■ What you are asked to do ■
Change every occurrence of "layout element" in the entries below to "page element", then reproduce all of the entries with nothing else altered.

--- begin Records for this task ---

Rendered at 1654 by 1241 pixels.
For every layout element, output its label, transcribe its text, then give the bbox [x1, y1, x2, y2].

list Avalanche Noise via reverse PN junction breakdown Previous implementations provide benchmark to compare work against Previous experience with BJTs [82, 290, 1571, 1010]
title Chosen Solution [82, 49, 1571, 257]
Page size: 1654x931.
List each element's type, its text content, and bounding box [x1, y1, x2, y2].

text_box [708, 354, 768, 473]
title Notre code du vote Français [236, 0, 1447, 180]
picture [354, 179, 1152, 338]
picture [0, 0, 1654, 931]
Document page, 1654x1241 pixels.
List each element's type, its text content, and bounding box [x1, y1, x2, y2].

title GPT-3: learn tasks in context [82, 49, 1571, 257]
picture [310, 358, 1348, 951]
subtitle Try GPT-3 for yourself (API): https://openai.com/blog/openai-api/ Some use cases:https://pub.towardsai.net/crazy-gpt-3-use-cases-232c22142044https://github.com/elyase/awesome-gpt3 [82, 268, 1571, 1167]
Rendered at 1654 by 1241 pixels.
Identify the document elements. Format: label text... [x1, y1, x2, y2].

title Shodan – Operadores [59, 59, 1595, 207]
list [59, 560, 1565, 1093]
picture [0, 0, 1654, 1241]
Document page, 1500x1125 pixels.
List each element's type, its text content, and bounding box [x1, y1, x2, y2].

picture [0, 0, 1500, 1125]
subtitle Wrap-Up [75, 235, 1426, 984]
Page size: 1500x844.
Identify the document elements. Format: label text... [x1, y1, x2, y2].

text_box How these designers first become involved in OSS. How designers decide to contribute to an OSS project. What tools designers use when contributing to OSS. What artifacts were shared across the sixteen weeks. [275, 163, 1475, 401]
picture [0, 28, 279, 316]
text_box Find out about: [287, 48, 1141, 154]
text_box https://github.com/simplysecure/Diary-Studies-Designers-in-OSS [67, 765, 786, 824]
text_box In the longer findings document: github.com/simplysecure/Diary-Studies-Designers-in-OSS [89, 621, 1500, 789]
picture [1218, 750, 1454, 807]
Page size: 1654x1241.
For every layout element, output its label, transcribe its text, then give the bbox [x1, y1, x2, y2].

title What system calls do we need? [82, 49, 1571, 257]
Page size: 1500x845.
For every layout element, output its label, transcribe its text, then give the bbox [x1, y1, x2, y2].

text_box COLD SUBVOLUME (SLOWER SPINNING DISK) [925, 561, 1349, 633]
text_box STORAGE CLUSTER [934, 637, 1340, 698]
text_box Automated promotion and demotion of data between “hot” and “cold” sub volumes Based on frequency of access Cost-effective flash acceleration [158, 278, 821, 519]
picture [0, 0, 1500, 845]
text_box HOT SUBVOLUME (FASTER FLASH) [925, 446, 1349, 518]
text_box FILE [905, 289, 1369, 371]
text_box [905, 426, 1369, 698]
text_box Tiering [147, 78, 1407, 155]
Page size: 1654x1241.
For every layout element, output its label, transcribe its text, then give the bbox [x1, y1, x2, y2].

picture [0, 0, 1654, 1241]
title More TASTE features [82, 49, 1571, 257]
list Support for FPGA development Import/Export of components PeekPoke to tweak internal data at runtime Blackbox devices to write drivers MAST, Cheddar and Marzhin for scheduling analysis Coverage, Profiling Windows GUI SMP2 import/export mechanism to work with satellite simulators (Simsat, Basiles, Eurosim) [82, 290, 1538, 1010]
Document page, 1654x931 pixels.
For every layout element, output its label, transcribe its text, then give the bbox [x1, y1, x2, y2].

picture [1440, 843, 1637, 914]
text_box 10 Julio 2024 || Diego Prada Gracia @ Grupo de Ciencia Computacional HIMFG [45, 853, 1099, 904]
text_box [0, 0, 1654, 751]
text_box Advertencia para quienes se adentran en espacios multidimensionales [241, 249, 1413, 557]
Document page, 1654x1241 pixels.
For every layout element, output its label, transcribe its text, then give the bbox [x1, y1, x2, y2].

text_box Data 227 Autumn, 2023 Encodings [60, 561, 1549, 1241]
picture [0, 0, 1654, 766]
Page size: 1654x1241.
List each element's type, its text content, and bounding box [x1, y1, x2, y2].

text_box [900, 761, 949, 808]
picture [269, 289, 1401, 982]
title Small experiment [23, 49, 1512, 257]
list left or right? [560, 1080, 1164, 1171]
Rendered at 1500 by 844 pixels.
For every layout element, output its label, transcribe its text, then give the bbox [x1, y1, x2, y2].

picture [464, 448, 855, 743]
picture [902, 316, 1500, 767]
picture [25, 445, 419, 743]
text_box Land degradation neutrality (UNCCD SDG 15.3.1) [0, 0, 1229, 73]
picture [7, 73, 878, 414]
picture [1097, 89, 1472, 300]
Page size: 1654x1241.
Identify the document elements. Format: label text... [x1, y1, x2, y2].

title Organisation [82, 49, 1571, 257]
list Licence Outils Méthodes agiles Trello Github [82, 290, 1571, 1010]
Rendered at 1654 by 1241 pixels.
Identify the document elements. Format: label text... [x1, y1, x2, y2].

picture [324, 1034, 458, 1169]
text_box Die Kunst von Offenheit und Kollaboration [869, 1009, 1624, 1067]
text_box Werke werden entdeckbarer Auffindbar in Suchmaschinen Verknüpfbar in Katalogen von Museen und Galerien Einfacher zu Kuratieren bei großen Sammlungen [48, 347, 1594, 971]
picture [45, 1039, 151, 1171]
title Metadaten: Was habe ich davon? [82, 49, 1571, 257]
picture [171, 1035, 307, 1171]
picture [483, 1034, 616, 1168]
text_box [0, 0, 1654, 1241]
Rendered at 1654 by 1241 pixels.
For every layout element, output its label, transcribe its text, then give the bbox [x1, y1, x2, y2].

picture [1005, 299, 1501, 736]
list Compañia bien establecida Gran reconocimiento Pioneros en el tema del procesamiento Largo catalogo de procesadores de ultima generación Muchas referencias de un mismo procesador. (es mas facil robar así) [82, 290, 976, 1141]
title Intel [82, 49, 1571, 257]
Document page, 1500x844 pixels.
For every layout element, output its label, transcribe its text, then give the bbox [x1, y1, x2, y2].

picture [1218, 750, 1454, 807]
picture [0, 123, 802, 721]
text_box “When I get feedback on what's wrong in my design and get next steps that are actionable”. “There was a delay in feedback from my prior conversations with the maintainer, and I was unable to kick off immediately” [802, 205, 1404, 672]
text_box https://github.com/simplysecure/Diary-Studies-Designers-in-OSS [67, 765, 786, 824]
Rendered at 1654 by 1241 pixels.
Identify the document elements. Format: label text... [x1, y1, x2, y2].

--- end Records for this task ---

■ The output ■
Rendered at 1654 by 1241 pixels.
For every page element, output its label, transcribe its text, then give the bbox [x1, y1, x2, y2].

list Avalanche Noise via reverse PN junction breakdown Previous implementations provide benchmark to compare work against Previous experience with BJTs [82, 290, 1571, 1010]
title Chosen Solution [82, 49, 1571, 257]
Page size: 1654x931.
List each element's type, its text content, and bounding box [x1, y1, x2, y2].

text_box [708, 354, 768, 473]
title Notre code du vote Français [236, 0, 1447, 180]
picture [354, 179, 1152, 338]
picture [0, 0, 1654, 931]
Document page, 1654x1241 pixels.
List each element's type, its text content, and bounding box [x1, y1, x2, y2].

title GPT-3: learn tasks in context [82, 49, 1571, 257]
picture [310, 358, 1348, 951]
subtitle Try GPT-3 for yourself (API): https://openai.com/blog/openai-api/ Some use cases:https://pub.towardsai.net/crazy-gpt-3-use-cases-232c22142044https://github.com/elyase/awesome-gpt3 [82, 268, 1571, 1167]
Rendered at 1654 by 1241 pixels.
Identify the document elements. Format: label text... [x1, y1, x2, y2].

title Shodan – Operadores [59, 59, 1595, 207]
list [59, 560, 1565, 1093]
picture [0, 0, 1654, 1241]
Document page, 1500x1125 pixels.
List each element's type, its text content, and bounding box [x1, y1, x2, y2].

picture [0, 0, 1500, 1125]
subtitle Wrap-Up [75, 235, 1426, 984]
Page size: 1500x844.
Identify the document elements. Format: label text... [x1, y1, x2, y2].

text_box How these designers first become involved in OSS. How designers decide to contribute to an OSS project. What tools designers use when contributing to OSS. What artifacts were shared across the sixteen weeks. [275, 163, 1475, 401]
picture [0, 28, 279, 316]
text_box Find out about: [287, 48, 1141, 154]
text_box https://github.com/simplysecure/Diary-Studies-Designers-in-OSS [67, 765, 786, 824]
text_box In the longer findings document: github.com/simplysecure/Diary-Studies-Designers-in-OSS [89, 621, 1500, 789]
picture [1218, 750, 1454, 807]
Page size: 1654x1241.
For every page element, output its label, transcribe its text, then give the bbox [x1, y1, x2, y2].

title What system calls do we need? [82, 49, 1571, 257]
Page size: 1500x845.
For every page element, output its label, transcribe its text, then give the bbox [x1, y1, x2, y2].

text_box COLD SUBVOLUME (SLOWER SPINNING DISK) [925, 561, 1349, 633]
text_box STORAGE CLUSTER [934, 637, 1340, 698]
text_box Automated promotion and demotion of data between “hot” and “cold” sub volumes Based on frequency of access Cost-effective flash acceleration [158, 278, 821, 519]
picture [0, 0, 1500, 845]
text_box HOT SUBVOLUME (FASTER FLASH) [925, 446, 1349, 518]
text_box FILE [905, 289, 1369, 371]
text_box [905, 426, 1369, 698]
text_box Tiering [147, 78, 1407, 155]
Page size: 1654x1241.
For every page element, output its label, transcribe its text, then give the bbox [x1, y1, x2, y2].

picture [0, 0, 1654, 1241]
title More TASTE features [82, 49, 1571, 257]
list Support for FPGA development Import/Export of components PeekPoke to tweak internal data at runtime Blackbox devices to write drivers MAST, Cheddar and Marzhin for scheduling analysis Coverage, Profiling Windows GUI SMP2 import/export mechanism to work with satellite simulators (Simsat, Basiles, Eurosim) [82, 290, 1538, 1010]
Document page, 1654x931 pixels.
For every page element, output its label, transcribe its text, then give the bbox [x1, y1, x2, y2].

picture [1440, 843, 1637, 914]
text_box 10 Julio 2024 || Diego Prada Gracia @ Grupo de Ciencia Computacional HIMFG [45, 853, 1099, 904]
text_box [0, 0, 1654, 751]
text_box Advertencia para quienes se adentran en espacios multidimensionales [241, 249, 1413, 557]
Document page, 1654x1241 pixels.
For every page element, output its label, transcribe its text, then give the bbox [x1, y1, x2, y2].

text_box Data 227 Autumn, 2023 Encodings [60, 561, 1549, 1241]
picture [0, 0, 1654, 766]
Page size: 1654x1241.
List each element's type, its text content, and bounding box [x1, y1, x2, y2].

text_box [900, 761, 949, 808]
picture [269, 289, 1401, 982]
title Small experiment [23, 49, 1512, 257]
list left or right? [560, 1080, 1164, 1171]
Rendered at 1500 by 844 pixels.
For every page element, output its label, transcribe its text, then give the bbox [x1, y1, x2, y2].

picture [464, 448, 855, 743]
picture [902, 316, 1500, 767]
picture [25, 445, 419, 743]
text_box Land degradation neutrality (UNCCD SDG 15.3.1) [0, 0, 1229, 73]
picture [7, 73, 878, 414]
picture [1097, 89, 1472, 300]
Page size: 1654x1241.
Identify the document elements. Format: label text... [x1, y1, x2, y2].

title Organisation [82, 49, 1571, 257]
list Licence Outils Méthodes agiles Trello Github [82, 290, 1571, 1010]
Rendered at 1654 by 1241 pixels.
Identify the document elements. Format: label text... [x1, y1, x2, y2].

picture [324, 1034, 458, 1169]
text_box Die Kunst von Offenheit und Kollaboration [869, 1009, 1624, 1067]
text_box Werke werden entdeckbarer Auffindbar in Suchmaschinen Verknüpfbar in Katalogen von Museen und Galerien Einfacher zu Kuratieren bei großen Sammlungen [48, 347, 1594, 971]
picture [45, 1039, 151, 1171]
title Metadaten: Was habe ich davon? [82, 49, 1571, 257]
picture [171, 1035, 307, 1171]
picture [483, 1034, 616, 1168]
text_box [0, 0, 1654, 1241]
Rendered at 1654 by 1241 pixels.
For every page element, output its label, transcribe its text, then give the bbox [x1, y1, x2, y2].

picture [1005, 299, 1501, 736]
list Compañia bien establecida Gran reconocimiento Pioneros en el tema del procesamiento Largo catalogo de procesadores de ultima generación Muchas referencias de un mismo procesador. (es mas facil robar así) [82, 290, 976, 1141]
title Intel [82, 49, 1571, 257]
Document page, 1500x844 pixels.
For every page element, output its label, transcribe its text, then give the bbox [x1, y1, x2, y2].

picture [1218, 750, 1454, 807]
picture [0, 123, 802, 721]
text_box “When I get feedback on what's wrong in my design and get next steps that are actionable”. “There was a delay in feedback from my prior conversations with the maintainer, and I was unable to kick off immediately” [802, 205, 1404, 672]
text_box https://github.com/simplysecure/Diary-Studies-Designers-in-OSS [67, 765, 786, 824]
Rendered at 1654 by 1241 pixels.
Identify the document elements. Format: label text... [x1, y1, x2, y2].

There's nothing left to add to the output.